Saved entries:
********************

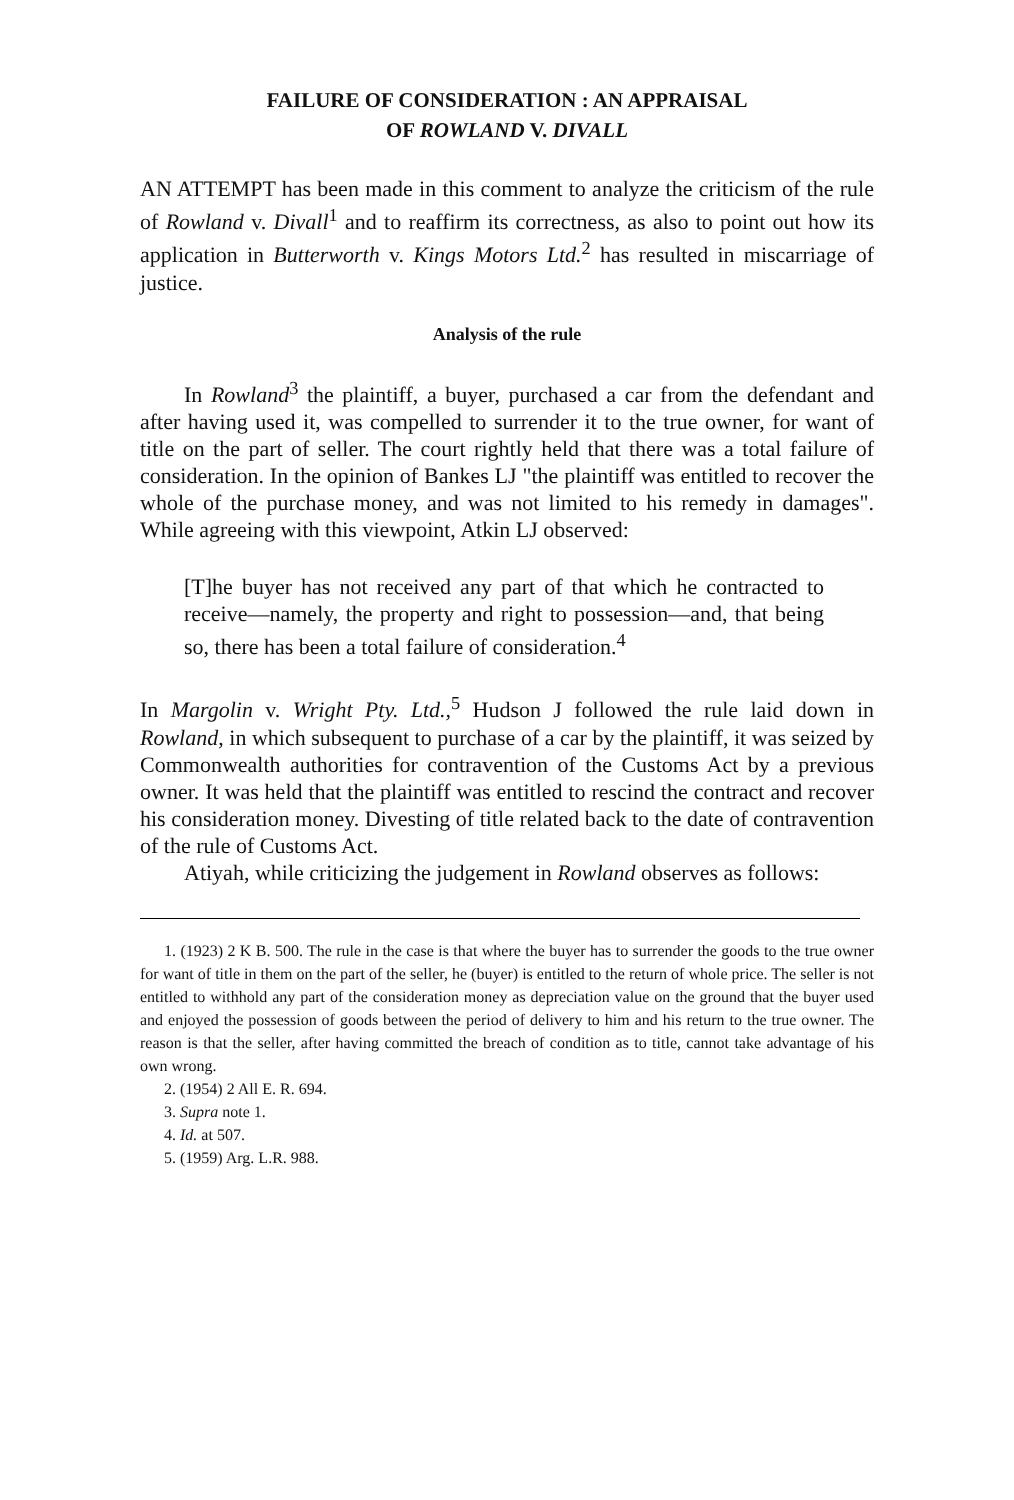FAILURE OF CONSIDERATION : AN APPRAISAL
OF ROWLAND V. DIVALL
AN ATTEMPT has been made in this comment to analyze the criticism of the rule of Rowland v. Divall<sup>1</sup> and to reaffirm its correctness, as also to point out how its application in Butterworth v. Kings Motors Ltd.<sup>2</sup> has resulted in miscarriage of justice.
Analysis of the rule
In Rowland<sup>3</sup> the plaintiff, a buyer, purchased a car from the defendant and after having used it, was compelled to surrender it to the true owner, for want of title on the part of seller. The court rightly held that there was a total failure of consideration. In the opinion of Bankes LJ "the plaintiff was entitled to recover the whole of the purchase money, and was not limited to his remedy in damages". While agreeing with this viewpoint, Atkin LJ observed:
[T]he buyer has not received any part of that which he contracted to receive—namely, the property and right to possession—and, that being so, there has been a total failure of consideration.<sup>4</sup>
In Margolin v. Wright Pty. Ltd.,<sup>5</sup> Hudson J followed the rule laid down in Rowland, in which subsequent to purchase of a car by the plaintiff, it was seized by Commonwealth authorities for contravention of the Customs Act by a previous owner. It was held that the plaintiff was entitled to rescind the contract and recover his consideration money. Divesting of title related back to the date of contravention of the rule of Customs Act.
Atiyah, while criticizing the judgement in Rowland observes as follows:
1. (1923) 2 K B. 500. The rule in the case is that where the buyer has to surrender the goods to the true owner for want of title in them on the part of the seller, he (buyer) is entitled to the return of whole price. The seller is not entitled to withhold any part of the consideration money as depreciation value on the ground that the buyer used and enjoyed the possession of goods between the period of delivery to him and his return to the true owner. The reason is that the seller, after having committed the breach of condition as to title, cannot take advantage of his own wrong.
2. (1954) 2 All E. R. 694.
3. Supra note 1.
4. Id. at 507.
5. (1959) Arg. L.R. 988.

********************

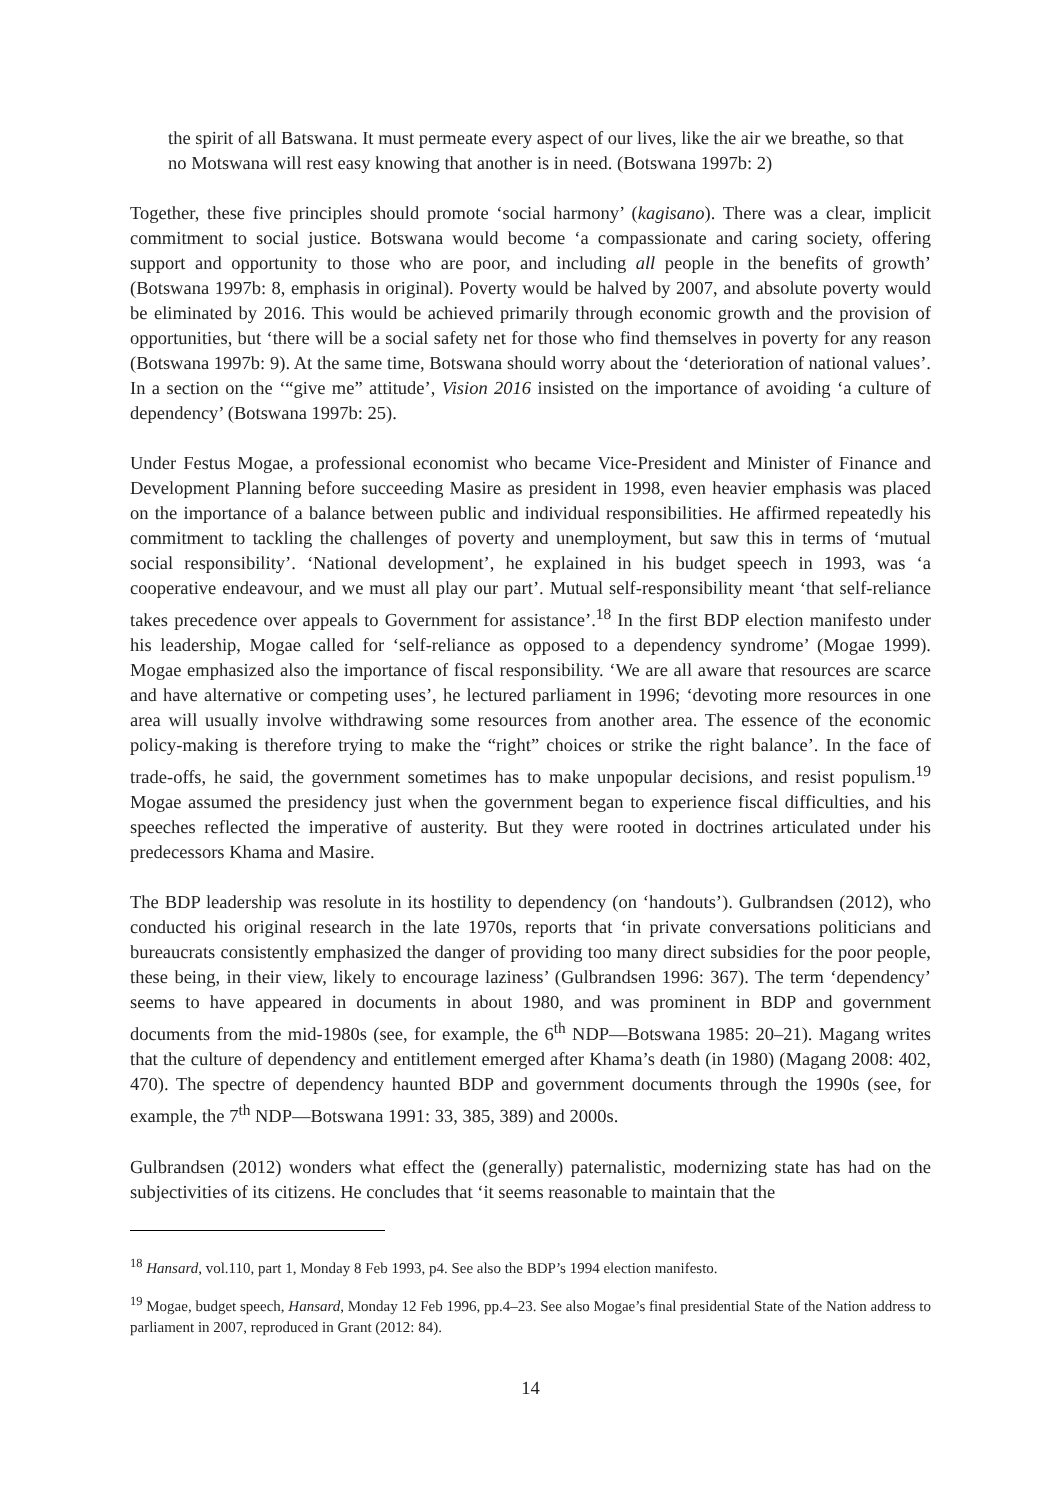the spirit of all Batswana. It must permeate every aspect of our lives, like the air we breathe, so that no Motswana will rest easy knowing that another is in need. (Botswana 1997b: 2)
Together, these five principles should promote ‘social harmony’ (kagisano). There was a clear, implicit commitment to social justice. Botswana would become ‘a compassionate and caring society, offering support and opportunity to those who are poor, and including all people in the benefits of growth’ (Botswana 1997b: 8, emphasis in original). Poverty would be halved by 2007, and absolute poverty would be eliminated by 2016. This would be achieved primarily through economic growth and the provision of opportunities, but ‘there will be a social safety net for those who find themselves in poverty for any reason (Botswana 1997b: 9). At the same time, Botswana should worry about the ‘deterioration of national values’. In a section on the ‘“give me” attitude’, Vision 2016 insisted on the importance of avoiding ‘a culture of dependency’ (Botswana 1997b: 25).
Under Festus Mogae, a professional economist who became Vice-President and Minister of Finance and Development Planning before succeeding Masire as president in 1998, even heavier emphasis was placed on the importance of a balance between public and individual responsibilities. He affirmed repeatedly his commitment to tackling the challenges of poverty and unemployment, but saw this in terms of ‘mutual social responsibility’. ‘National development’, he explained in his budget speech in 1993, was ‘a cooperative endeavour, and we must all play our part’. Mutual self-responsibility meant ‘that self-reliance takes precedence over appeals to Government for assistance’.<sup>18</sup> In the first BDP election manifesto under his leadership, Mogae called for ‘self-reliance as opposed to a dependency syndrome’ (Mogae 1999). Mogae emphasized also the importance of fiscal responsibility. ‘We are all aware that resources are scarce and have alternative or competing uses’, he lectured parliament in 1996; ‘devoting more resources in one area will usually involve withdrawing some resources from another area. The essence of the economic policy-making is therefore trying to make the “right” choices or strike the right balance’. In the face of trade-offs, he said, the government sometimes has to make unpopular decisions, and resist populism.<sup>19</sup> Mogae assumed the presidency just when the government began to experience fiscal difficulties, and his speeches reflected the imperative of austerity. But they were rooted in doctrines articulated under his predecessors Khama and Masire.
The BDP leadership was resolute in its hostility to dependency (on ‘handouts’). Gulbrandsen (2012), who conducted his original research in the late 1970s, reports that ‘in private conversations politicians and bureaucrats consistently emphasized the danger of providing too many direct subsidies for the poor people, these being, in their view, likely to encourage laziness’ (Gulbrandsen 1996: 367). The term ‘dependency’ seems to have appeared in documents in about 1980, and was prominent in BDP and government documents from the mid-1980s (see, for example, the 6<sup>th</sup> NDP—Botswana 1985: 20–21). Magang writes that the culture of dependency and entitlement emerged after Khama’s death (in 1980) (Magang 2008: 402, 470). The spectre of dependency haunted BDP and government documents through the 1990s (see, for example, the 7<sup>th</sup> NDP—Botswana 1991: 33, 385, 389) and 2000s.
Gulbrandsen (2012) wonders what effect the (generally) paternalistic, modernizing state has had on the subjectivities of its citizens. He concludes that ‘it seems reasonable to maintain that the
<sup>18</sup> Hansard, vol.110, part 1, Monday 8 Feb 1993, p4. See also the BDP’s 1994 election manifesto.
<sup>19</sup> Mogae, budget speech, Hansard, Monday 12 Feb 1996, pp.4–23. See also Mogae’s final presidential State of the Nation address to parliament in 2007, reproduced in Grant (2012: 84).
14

********************

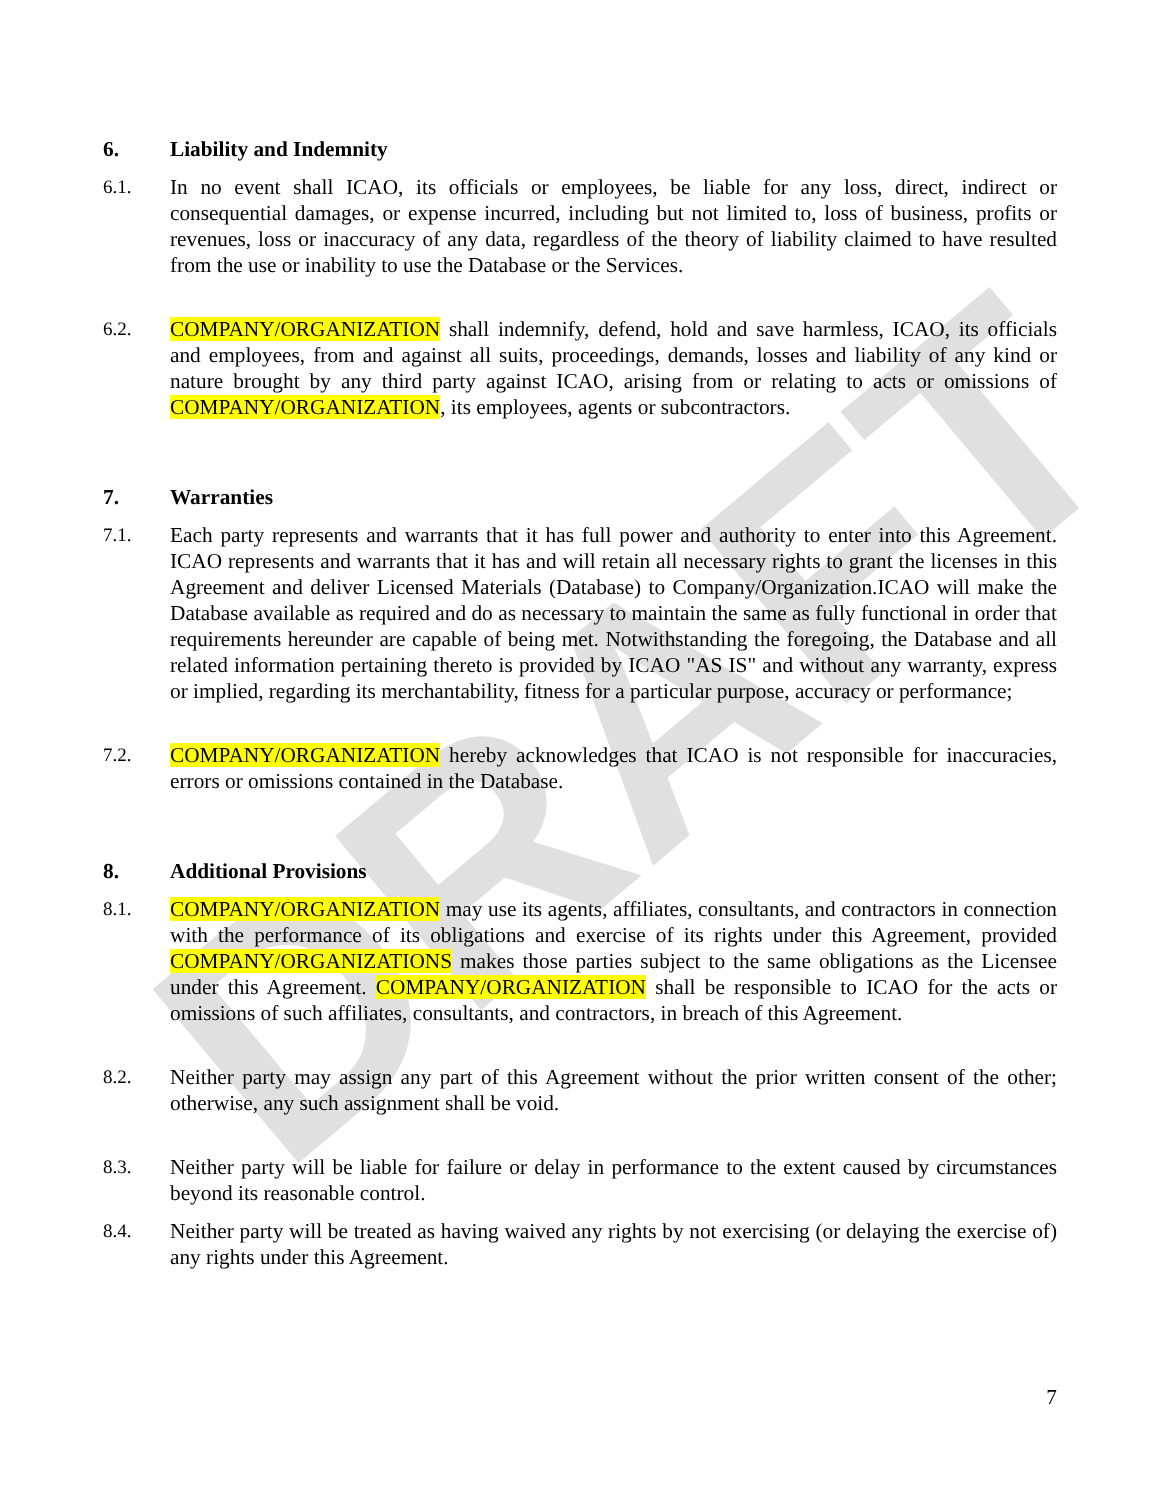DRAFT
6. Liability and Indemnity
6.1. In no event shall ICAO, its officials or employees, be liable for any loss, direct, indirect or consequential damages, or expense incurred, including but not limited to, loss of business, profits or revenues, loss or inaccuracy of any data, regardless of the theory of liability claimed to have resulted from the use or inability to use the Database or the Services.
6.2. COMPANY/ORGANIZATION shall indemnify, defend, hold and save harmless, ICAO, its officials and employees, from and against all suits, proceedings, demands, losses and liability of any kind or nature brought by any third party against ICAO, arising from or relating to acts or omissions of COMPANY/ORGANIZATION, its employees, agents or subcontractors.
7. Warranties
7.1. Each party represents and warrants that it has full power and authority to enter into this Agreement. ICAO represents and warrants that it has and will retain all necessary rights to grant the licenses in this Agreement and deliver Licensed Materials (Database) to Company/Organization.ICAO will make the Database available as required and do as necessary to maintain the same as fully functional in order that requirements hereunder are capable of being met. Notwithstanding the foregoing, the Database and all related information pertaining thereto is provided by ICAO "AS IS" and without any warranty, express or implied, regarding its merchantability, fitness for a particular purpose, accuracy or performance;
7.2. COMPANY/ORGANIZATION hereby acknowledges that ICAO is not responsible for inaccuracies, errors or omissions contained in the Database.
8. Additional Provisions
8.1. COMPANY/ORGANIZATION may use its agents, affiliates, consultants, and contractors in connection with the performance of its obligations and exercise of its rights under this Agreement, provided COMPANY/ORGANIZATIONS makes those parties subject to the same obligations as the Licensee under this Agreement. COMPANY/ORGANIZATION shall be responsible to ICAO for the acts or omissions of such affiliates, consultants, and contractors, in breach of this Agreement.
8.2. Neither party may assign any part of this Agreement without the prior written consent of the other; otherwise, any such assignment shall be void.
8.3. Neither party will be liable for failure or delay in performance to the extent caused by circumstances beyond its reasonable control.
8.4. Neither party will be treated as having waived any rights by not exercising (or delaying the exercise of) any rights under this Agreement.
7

********************

§ Required action: Look above for the line containing "8. Additional Provisions" and the line containing "8.2. Neither party". Transcribe both, with the lines between them, exactly.

§ Exercise answer:
8. Additional Provisions
8.1. COMPANY/ORGANIZATION may use its agents, affiliates, consultants, and contractors in connection with the performance of its obligations and exercise of its rights under this Agreement, provided COMPANY/ORGANIZATIONS makes those parties subject to the same obligations as the Licensee under this Agreement. COMPANY/ORGANIZATION shall be responsible to ICAO for the acts or omissions of such affiliates, consultants, and contractors, in breach of this Agreement.
8.2. Neither party may assign any part of this Agreement without the prior written consent of the other; otherwise, any such assignment shall be void.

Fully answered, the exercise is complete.